Когда через минуту сержант остановил своего коня перед полуодетым Андре-Луи, тот расчёсывал волосы, глядя снизу вверх с простодушной и обезоруживающей улыбкой. Сержант резко окликнул его:
— Вы — предводитель этой группы бродяг?
— Да… то есть мой отец — вон там — действительно предводитель. — Он ткнул большим пальцем в сторону Панталоне, который, держась на заднем плане, уставился на них, ничего не слыша. — Что вам угодно, капитан?
— Мне угодно сказать, что вас, скорее всего, посадят в тюрьму — всю вашу компанию. — Сержант проговорил это громко и грубо, и голос его разнёсся по выгону и дошёл до слуха всех членов труппы, которые замерли, подавленные. Доля бродячих актёров достаточно тяжела и без тюрьмы.
— Но как же так, мой капитан? Это общинная земля — ею могут пользоваться все.
— Ничего подобного.
— А где ограждения? — спросил Андре-Луи, взмахнув рукой с гребнем, как бы показывая, что место не занято.
— Ограждения! — фыркнул сержант. — При чём тут ограждения! Это цензива. Здесь можно пастись, только уплатив ценз маркизу де Латур д'Азиру.
— Но мы же не пасёмся, — изрёк простодушный Андре-Луи.
— Чёрт вас подери, фигляр! Не пасётесь! Зато пасётся ваш скот!
— Они так мало едят! — сказал Андре-Луи извиняющимся тоном и снова улыбнулся заискивающей улыбкой.
У сержанта стал ещё более грозный вид.
— Не это главное. Главное то, что ваши действия могут рассматриваться как кража, а за кражу полагается тюрьма.

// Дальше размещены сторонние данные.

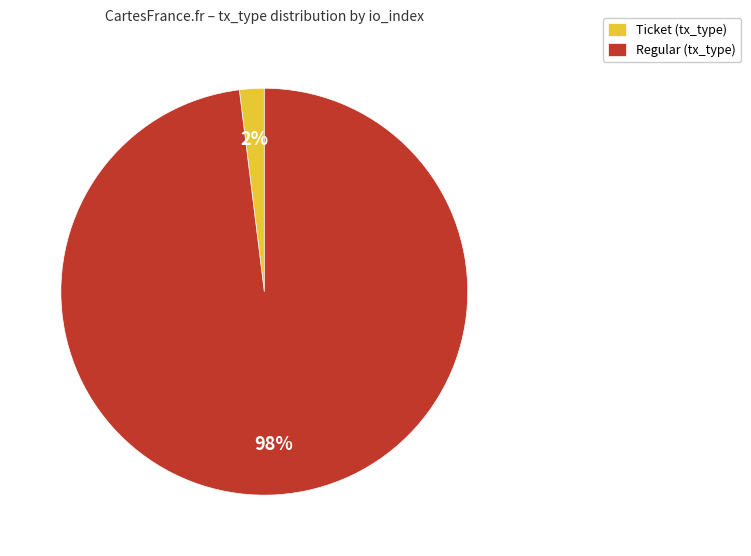

Is the sum of Ticket (tx_type) and Regular (tx_type) greater than half?

Yes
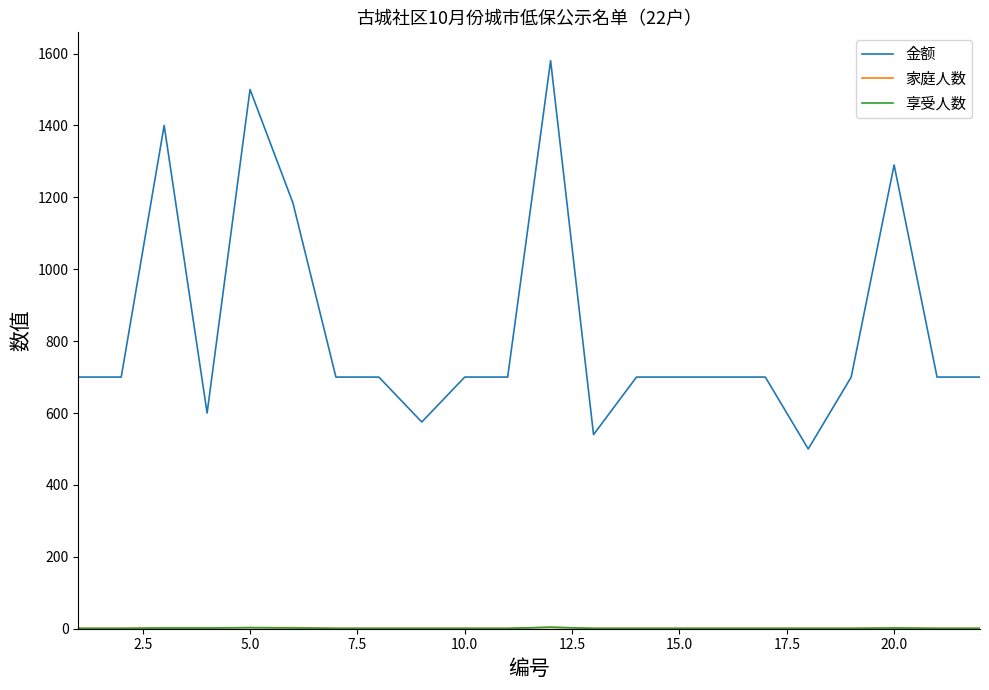

What is the maximum value shown in the chart?

1580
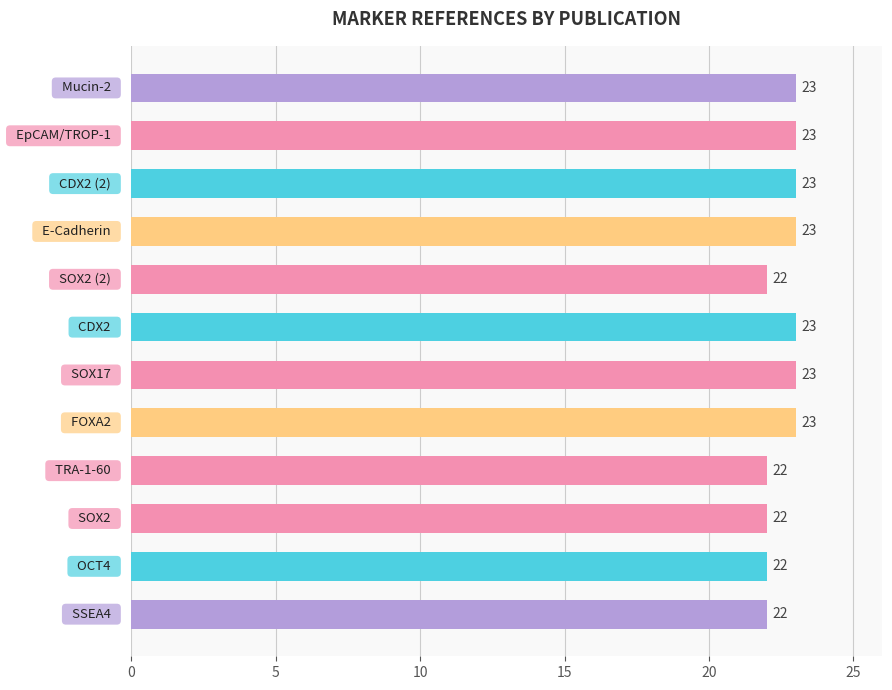

What is the sum of all values?

271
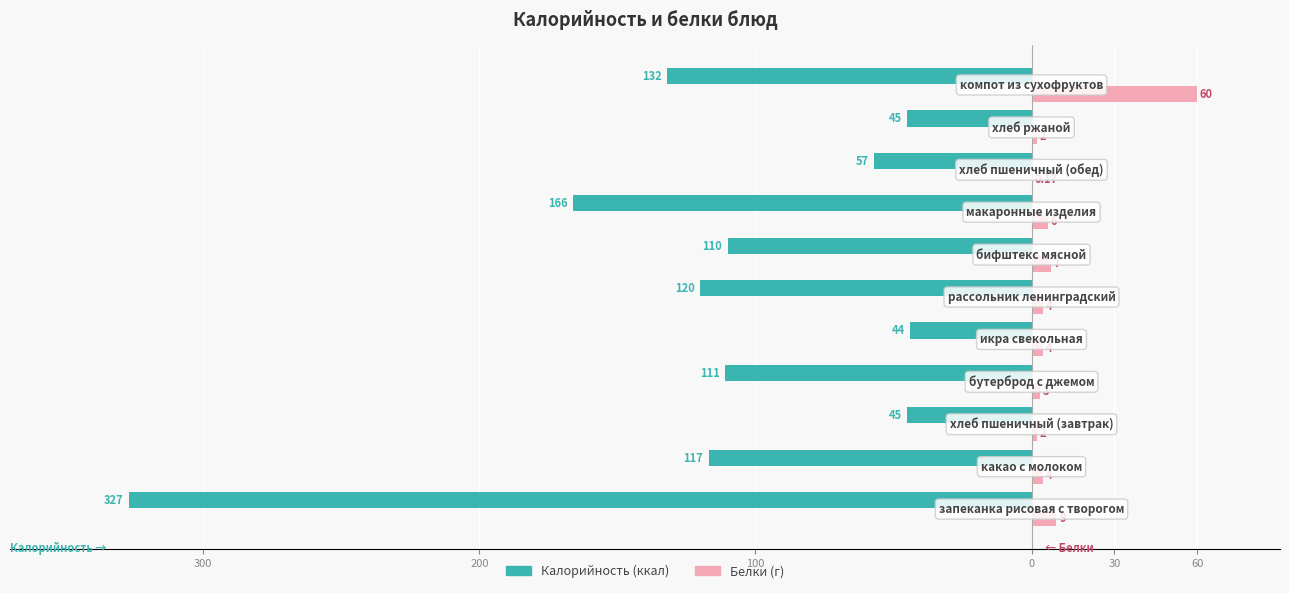

Reading right to left, list all the values displayed in this chart.

Калорийность: -132.0	-45.0	-57.0	-166.0	-110.0	-120.0	-44.0	-111.0	-45.0	-117.0	-327.0
Белки: 60.0	2.0	0.2	6.0	7.0	4.0	4.0	3.0	2.0	4.0	9.0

— Я полагаю, что теоретически вы правы, — вздохнул Андре-Луи и снова принялся расчёсывать волосы, по-прежнему глядя снизу вверх в лицо сержанту. — Но мы грешили по неведению. Мы благодарны вам за предостережение. — Он переложил гребень в левую руку, а правую погрузил в карман панталон. Послышалось приглушённое звяканье монет. — Мы в отчаянии, что из-за нас вы отклонились от своего пути, и хотели бы хоть немного загладить причинённое беспокойство. Может быть, ваши люди окажут нам честь, выпив в ближайшей гостинице за здоровье господина де Латур д'Азира или кого угодно на своё усмотрение.